Promover ou facilitar a entrada em território nacional de alguém que se dedique à prostituição ou outras formas de exploração sexual, ou a saída de alguém que se dedique à prostituição no estrangeiro. 1 Quem administra, alicia ou compra uma vítima, e a transporta, transfere ou aloja, com conhecimento dessa condição, corre o risco de sofrer a mesma punição. II – a vítima, por doença ou deficiência mental, não possui o discernimento necessário para a prática do ato;
III - se o agente for ascendente, padrasto, madrasta, irmão, enteado, cônjuge, companheiro, tutor ou curador, patrão ou empregador da vítima, ou tiver assumido, por lei ou não, obrigação de cuidado, proteção ou fiscalização; ou. 1 Quem administrar, aliciar, vender ou comprar uma pessoa traficada, bem como, tendo conhecimento dessa situação, transportá-la, transferi-la ou abrigá-la, é punido com a mesma multa. II - realizar, em local público ou acessível ao público, representação teatral ou exibição cinematográfica de natureza obscena ou qualquer outro espetáculo da mesma natureza;
III - realizar, em local público ou acessível ao público, ou por rádio, audição ou recitação obscena.
DISPOSIÇÕES GERAIS
Pena – pena privativa de liberdade, de um a três anos, se a relação não constituir elemento de crime mais grave. Pena – detenção, de dois meses a dois anos, se o ato não enquadrar outro crime. Pena – reclusão, de três a seis anos, e multa, em caso de dolo, ou detenção, de seis meses a dois anos, em caso de culpa.

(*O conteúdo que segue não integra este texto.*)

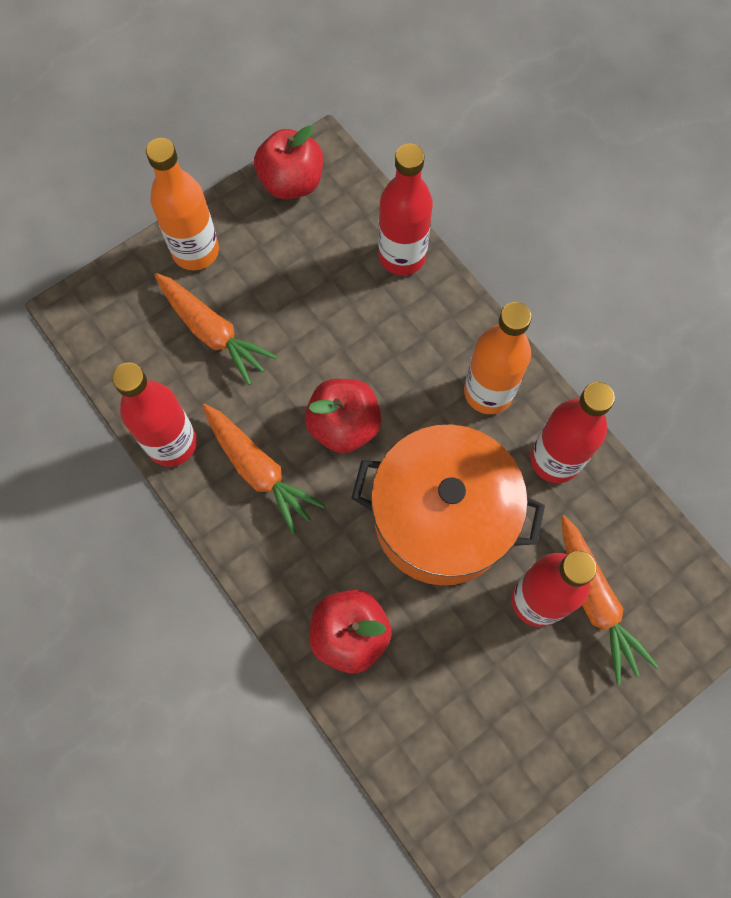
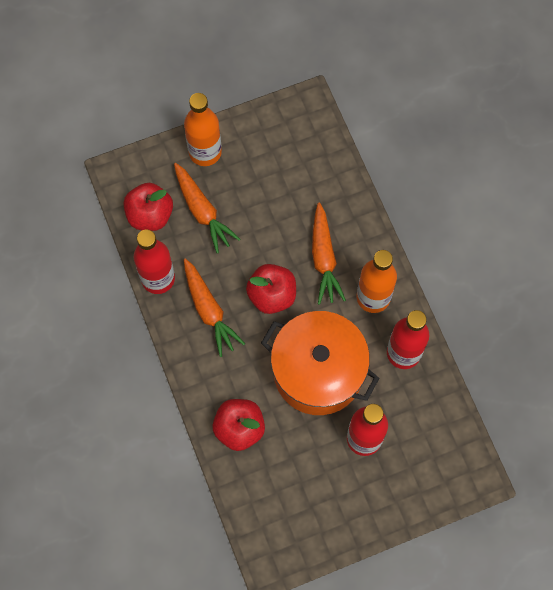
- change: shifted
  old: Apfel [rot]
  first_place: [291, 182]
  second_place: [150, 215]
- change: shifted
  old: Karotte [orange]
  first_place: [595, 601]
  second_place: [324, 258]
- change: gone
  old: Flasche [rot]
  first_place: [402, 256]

2. Em caso de culpa, a pena é de prisão, de um a dois anos, ou, se suceder a morte, de dois a quatro anos. Pena – pena privativa de liberdade, de três meses a um ano, ou multa, se a relação não constituir elementos de crime mais grave. Pena – detenção, de quatro meses a dois anos, e multa, se o ato não enquadrar crime mais grave.
Pena – detenção, de seis meses a dois anos, ou multa, se o ato não configurar crime mais grave.